Here, you can choose to tweak a couple of settings. For example, to adjust the number of CPU processors, click ‘System’ > ‘Processor’. Here, you can specify the number of CPUs by dragging the pointer along the slider. You can also click to enable PAE/NIX feature.
Once you are done, click ‘Ok’.
Also, you can make changes to the Network settings. For example, you can change the default network adapter from ‘NAT’ to ‘Bridged Adapter’, ‘Internal’, ‘Host-only adapter’, and so on.
Once you are satisfied with the settings made, power on the virtual machine, by clicking ‘Start’. The virtual machine window will pop open and from this point, you can commence the installation of your operating system.
Step 6: Install VirtualBox Guest Additions in RHEL
VirtualBox guest additions are additional pieces of software that come with your copy of VirtualBox. They are made up of device drivers and system applications that enhance the performance of your virtual machine.
To install guest additions, navigate to Devices –> Insert Guest Additions CD image.
That’s it for this guide.
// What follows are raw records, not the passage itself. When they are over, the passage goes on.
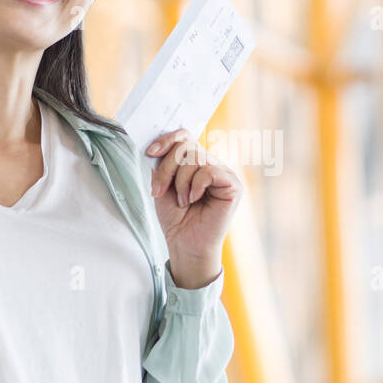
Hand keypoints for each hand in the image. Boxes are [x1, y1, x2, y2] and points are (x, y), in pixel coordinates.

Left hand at [146, 129, 242, 287]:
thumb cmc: (176, 219)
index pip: (184, 137)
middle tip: (159, 190)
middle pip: (186, 146)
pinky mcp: (232, 184)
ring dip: (180, 182)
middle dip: (167, 167)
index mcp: (194, 162)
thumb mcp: (162, 186)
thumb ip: (162, 164)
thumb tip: (155, 145)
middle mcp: (210, 164)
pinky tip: (193, 200)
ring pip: (195, 158)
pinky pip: (209, 171)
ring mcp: (223, 173)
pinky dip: (195, 186)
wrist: (185, 245)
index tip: (150, 152)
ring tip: (182, 201)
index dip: (167, 140)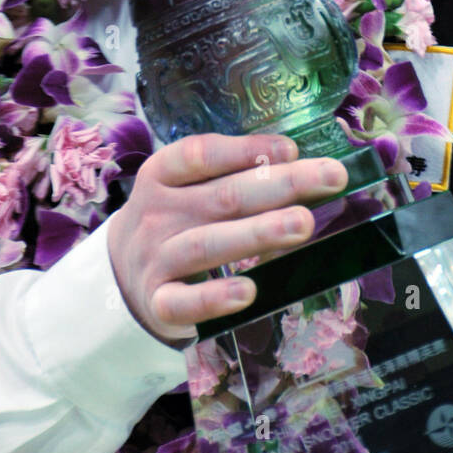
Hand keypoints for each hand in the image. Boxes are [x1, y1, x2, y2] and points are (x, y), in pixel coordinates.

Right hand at [107, 132, 347, 344]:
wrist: (120, 274)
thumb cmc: (174, 221)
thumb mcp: (190, 191)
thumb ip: (235, 180)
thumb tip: (304, 171)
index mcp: (162, 175)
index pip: (201, 155)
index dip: (246, 150)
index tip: (292, 150)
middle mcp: (155, 213)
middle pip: (221, 197)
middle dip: (280, 185)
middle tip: (331, 178)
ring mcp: (155, 259)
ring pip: (206, 244)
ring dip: (258, 233)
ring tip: (302, 224)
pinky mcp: (158, 302)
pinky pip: (185, 302)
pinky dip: (215, 297)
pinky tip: (250, 291)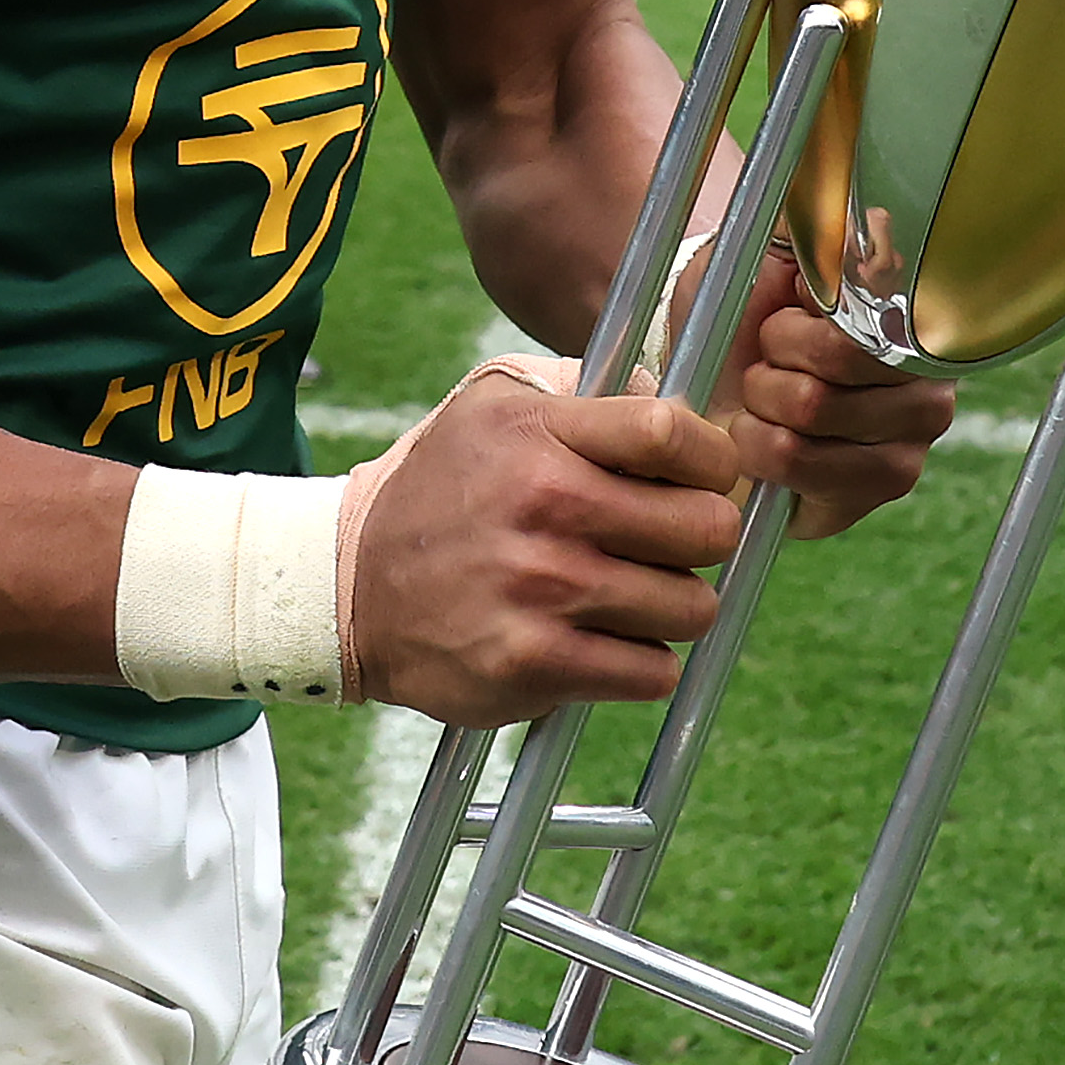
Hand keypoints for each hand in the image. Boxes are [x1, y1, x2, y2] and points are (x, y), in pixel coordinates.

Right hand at [343, 378, 745, 728]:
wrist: (351, 588)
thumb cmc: (440, 492)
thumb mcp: (492, 408)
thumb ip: (584, 393)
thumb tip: (677, 400)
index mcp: (539, 436)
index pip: (671, 434)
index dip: (713, 459)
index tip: (708, 477)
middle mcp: (544, 507)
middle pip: (705, 526)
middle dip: (702, 538)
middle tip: (672, 544)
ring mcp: (542, 591)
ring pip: (690, 606)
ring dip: (673, 605)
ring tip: (632, 594)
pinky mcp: (536, 664)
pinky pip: (652, 671)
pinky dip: (642, 663)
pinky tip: (606, 640)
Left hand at [682, 243, 955, 542]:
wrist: (714, 393)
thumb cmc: (745, 319)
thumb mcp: (767, 256)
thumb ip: (816, 228)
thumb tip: (873, 218)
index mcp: (914, 311)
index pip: (870, 297)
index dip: (803, 308)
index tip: (788, 306)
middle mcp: (932, 376)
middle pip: (838, 354)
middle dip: (774, 353)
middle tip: (769, 358)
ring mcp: (914, 438)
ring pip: (811, 408)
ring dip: (760, 400)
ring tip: (763, 396)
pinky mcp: (881, 486)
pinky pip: (798, 462)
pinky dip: (757, 445)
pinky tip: (764, 437)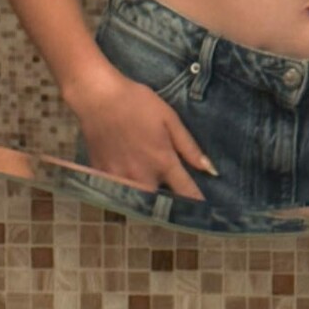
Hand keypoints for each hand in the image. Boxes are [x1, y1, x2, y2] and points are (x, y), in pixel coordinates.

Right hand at [69, 62, 213, 199]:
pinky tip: (128, 179)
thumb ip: (189, 147)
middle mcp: (143, 176)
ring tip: (150, 193)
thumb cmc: (137, 103)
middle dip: (169, 203)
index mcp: (163, 162)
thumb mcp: (169, 119)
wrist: (98, 97)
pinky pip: (119, 193)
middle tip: (174, 197)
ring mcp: (120, 179)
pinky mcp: (102, 177)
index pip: (186, 192)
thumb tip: (210, 170)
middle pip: (161, 203)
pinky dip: (126, 191)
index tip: (205, 210)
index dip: (198, 204)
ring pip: (139, 201)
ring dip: (148, 201)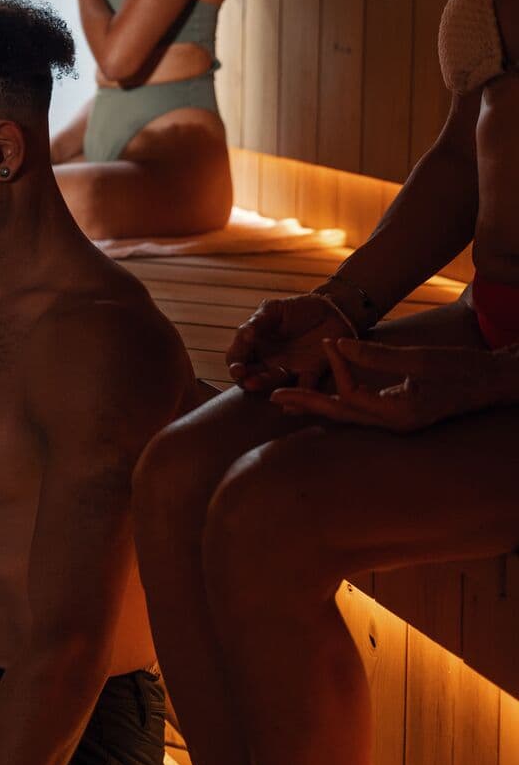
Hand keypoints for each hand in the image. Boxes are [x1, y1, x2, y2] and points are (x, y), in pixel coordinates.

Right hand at [227, 292, 355, 391]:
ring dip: (265, 384)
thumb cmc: (297, 309)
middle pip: (251, 376)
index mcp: (255, 345)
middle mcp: (268, 362)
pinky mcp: (312, 372)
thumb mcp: (274, 309)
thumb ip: (258, 320)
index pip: (237, 358)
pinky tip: (293, 401)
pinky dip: (299, 394)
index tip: (236, 365)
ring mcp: (289, 369)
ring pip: (274, 382)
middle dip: (245, 380)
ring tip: (258, 385)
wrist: (329, 310)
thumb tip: (244, 333)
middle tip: (244, 378)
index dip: (234, 363)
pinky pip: (305, 385)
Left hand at [271, 340, 501, 430]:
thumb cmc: (461, 369)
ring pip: (347, 416)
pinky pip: (360, 411)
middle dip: (306, 404)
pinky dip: (338, 402)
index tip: (330, 340)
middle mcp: (393, 424)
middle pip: (340, 415)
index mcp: (398, 414)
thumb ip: (377, 356)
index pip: (352, 396)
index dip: (337, 369)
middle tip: (272, 396)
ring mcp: (395, 422)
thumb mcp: (420, 358)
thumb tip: (337, 345)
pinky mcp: (397, 414)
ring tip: (287, 399)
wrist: (491, 382)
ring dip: (317, 405)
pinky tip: (322, 398)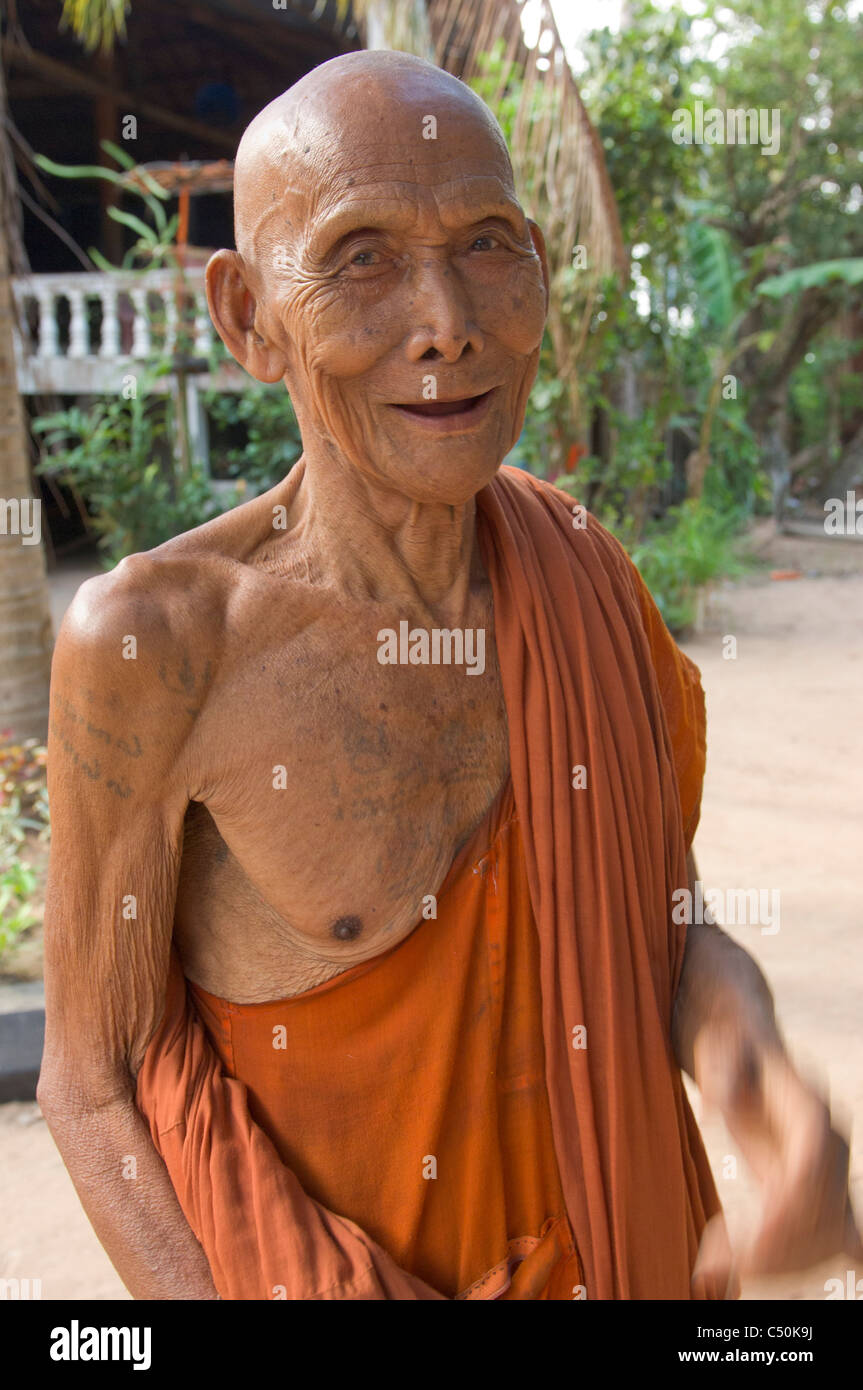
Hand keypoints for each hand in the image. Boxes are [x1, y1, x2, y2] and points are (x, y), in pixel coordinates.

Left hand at [691, 1018, 862, 1293]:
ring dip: (777, 1262)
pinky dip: (794, 1262)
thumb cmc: (730, 1051)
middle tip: (714, 1265)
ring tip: (713, 1265)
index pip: (811, 1170)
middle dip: (775, 1248)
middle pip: (821, 1213)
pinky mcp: (823, 1193)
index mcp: (810, 1110)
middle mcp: (832, 1144)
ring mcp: (833, 1172)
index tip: (748, 1241)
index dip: (788, 1209)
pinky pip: (830, 1242)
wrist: (748, 1051)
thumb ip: (718, 1072)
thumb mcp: (718, 1050)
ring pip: (828, 1237)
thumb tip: (712, 1109)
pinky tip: (748, 1272)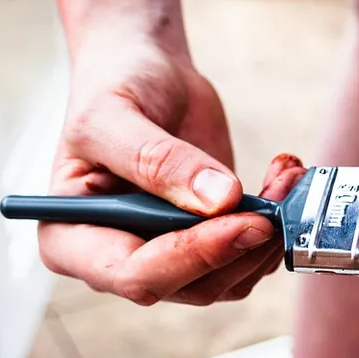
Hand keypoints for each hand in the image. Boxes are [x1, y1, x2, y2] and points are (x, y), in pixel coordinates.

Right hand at [43, 39, 305, 305]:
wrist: (147, 72)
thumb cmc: (113, 87)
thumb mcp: (116, 114)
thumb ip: (159, 160)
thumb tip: (219, 201)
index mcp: (72, 240)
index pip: (133, 274)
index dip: (191, 256)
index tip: (241, 221)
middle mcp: (119, 260)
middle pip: (190, 285)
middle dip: (240, 246)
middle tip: (276, 200)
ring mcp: (167, 256)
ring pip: (229, 279)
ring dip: (268, 237)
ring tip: (285, 177)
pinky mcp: (208, 242)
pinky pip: (249, 256)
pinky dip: (276, 225)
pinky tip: (283, 180)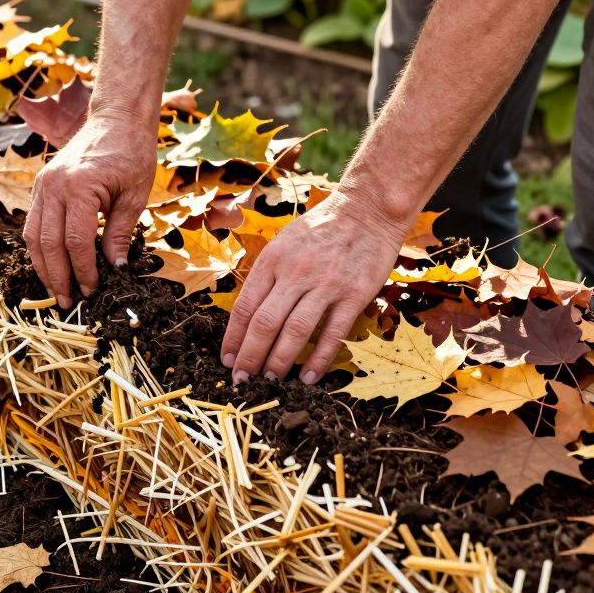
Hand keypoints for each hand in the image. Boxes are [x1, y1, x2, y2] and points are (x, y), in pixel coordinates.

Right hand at [24, 109, 156, 307]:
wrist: (116, 118)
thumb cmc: (131, 152)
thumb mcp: (134, 195)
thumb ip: (120, 233)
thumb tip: (115, 269)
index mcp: (79, 186)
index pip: (75, 241)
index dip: (83, 271)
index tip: (92, 290)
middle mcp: (53, 186)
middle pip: (48, 243)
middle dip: (57, 277)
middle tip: (67, 302)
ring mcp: (43, 184)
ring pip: (33, 236)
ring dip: (43, 267)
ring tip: (55, 290)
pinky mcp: (40, 185)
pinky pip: (33, 223)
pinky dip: (40, 247)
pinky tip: (51, 264)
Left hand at [220, 190, 406, 384]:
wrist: (366, 211)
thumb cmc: (320, 229)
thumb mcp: (283, 243)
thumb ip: (267, 276)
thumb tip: (247, 314)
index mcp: (272, 261)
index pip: (245, 306)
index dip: (233, 338)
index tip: (227, 359)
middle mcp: (295, 274)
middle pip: (265, 323)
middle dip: (250, 356)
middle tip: (242, 380)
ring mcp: (325, 285)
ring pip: (295, 331)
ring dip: (278, 361)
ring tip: (269, 382)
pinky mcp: (354, 295)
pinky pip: (332, 333)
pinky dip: (318, 359)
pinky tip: (307, 377)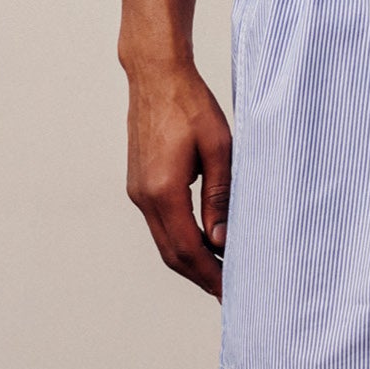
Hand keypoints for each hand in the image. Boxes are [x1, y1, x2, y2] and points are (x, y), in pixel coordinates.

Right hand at [125, 58, 231, 296]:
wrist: (156, 76)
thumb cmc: (191, 106)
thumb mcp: (220, 150)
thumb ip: (220, 198)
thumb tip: (221, 241)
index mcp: (163, 190)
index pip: (187, 249)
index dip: (210, 274)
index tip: (231, 291)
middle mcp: (144, 196)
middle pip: (172, 254)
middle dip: (201, 276)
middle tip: (229, 292)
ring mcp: (138, 191)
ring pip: (164, 241)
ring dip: (191, 261)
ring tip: (220, 272)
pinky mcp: (140, 183)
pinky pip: (160, 224)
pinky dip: (181, 241)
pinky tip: (204, 242)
We have covered how to install Oracle VirtualBox on RHEL 9/8 and have also demonstrated how to create a virtual machine and provided additional links on how to install VirtualBox guest additions.
1 thought on “How to Install VirtualBox 7.0 in RHEL 9/8”
Following these instructions for Oracle Linux 9.1, I am receiving the following message:
If your system has EFI Secure Boot enabled you may also need to sign the kernel modules (vboxdrv, vboxnetflt, vboxnetadp, vboxpci) before you can load them. Please see your Linux system’s documentation for more information.
where: suplibOsInit what: 3 VERR_VM_DRIVER_NOT_INSTALLED (-1908) – The support driver is not installed. On linux, open returned ENOENT.